ACCOUNTING EQUATIONS
An Accounting Equation is a mathematical expression which
shows that the assets and liabilities of a firm are equal. An Accounting
Equation is based on the Dual Aspect of Concept accounting. It holds that for
every debit there is a credit of equal amount and vice versa. It means, total
claims (those of outsiders and of the proprietors) will always be equal to the
assets of the firm. The claims, also known as equities, are of two types:
1. Owner's equity or capital and
2. Liabilities or amounts due to outsiders (i.e., Outsiders'
Equity).
We can express it as follows: ASSETS = CAPITAL +
LIABILITIES
The above relationship is known as the Accounting Equation
or the Balance Sheet Equation.
Effect of Transaction on Accounting Equation: - A
transaction may affect either both sides of the equation by the same amount or
one only, by both increasing or decreasing it by equal amounts.

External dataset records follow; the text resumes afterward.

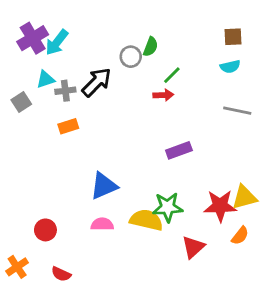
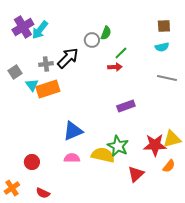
cyan triangle: (45, 79) -> (32, 85), moved, turned -48
orange rectangle: (68, 126) -> (48, 89), size x1.6
green star: (168, 207) -> (118, 146), turned 30

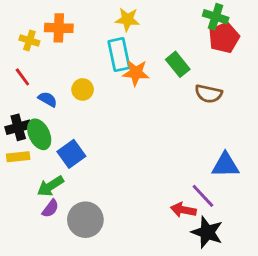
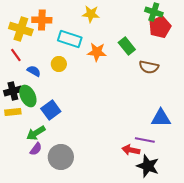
yellow cross: (29, 41) -> (21, 29), size x1.6
cyan rectangle: (119, 55) -> (70, 39), moved, turned -60
purple line: (203, 196) -> (145, 140), turned -36

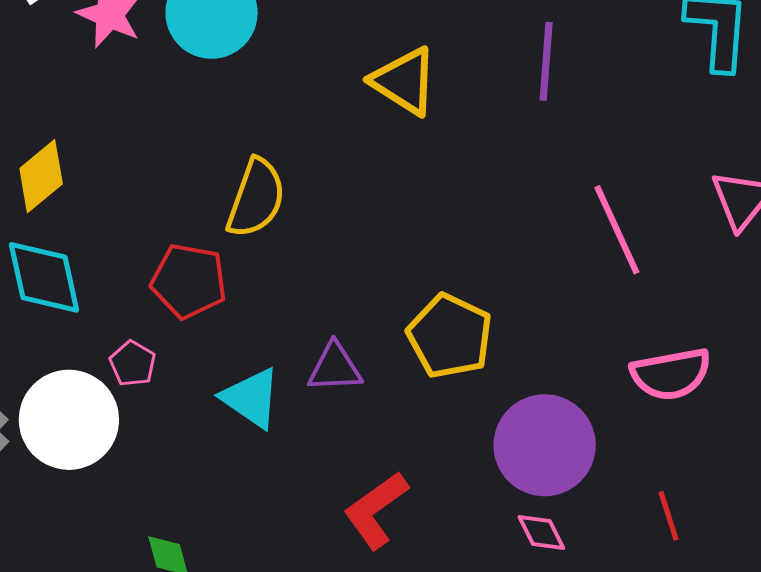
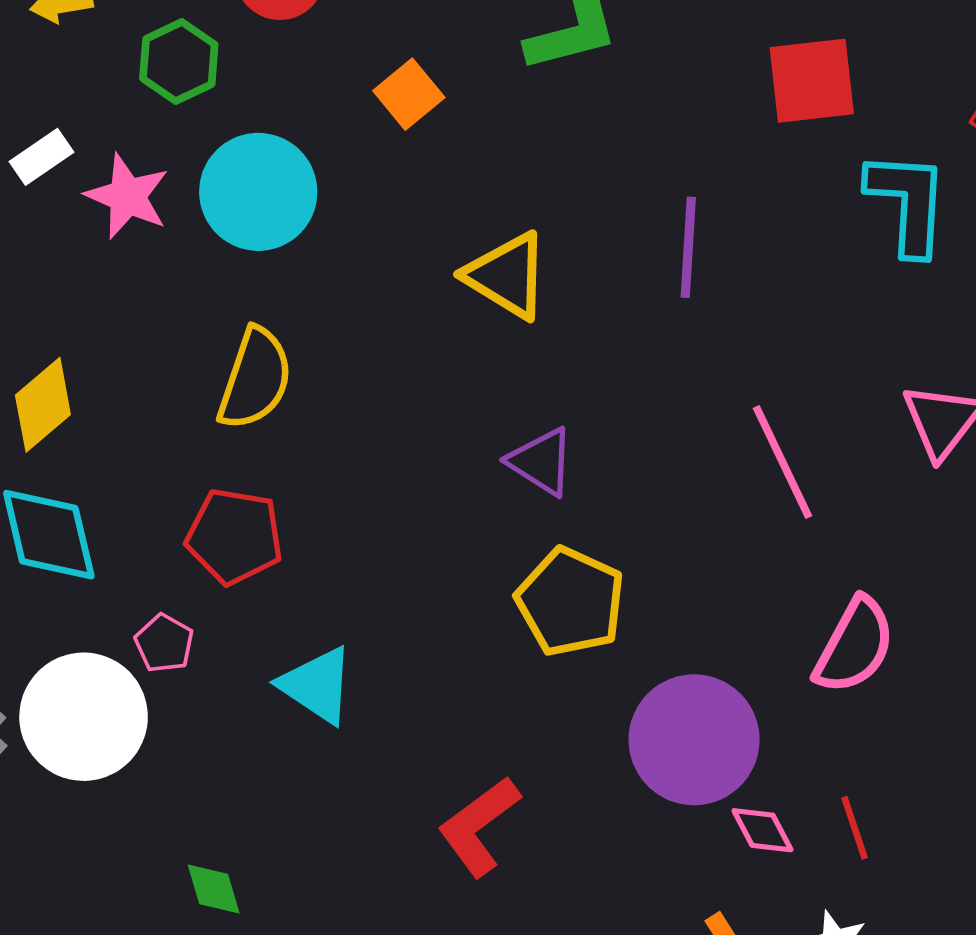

Transaction
from the Accounting Equation viewpoint, can be divided into two, i.e.,
1. Transaction Affecting Two Items and
2. Transaction Affecting More Than Two Items.
Process of Preparing Accounting Equation: - The process of
Accounting Equations begins with:
1. Analyzing the transaction in terms of variables, i.e.,
assets, liabilities, capital, revenues and expenses.
2. Decide the effect of the transactions in terms of
increase or decrease of variable stated in 1 above.
3. Record the effect on the relevant side of the equation.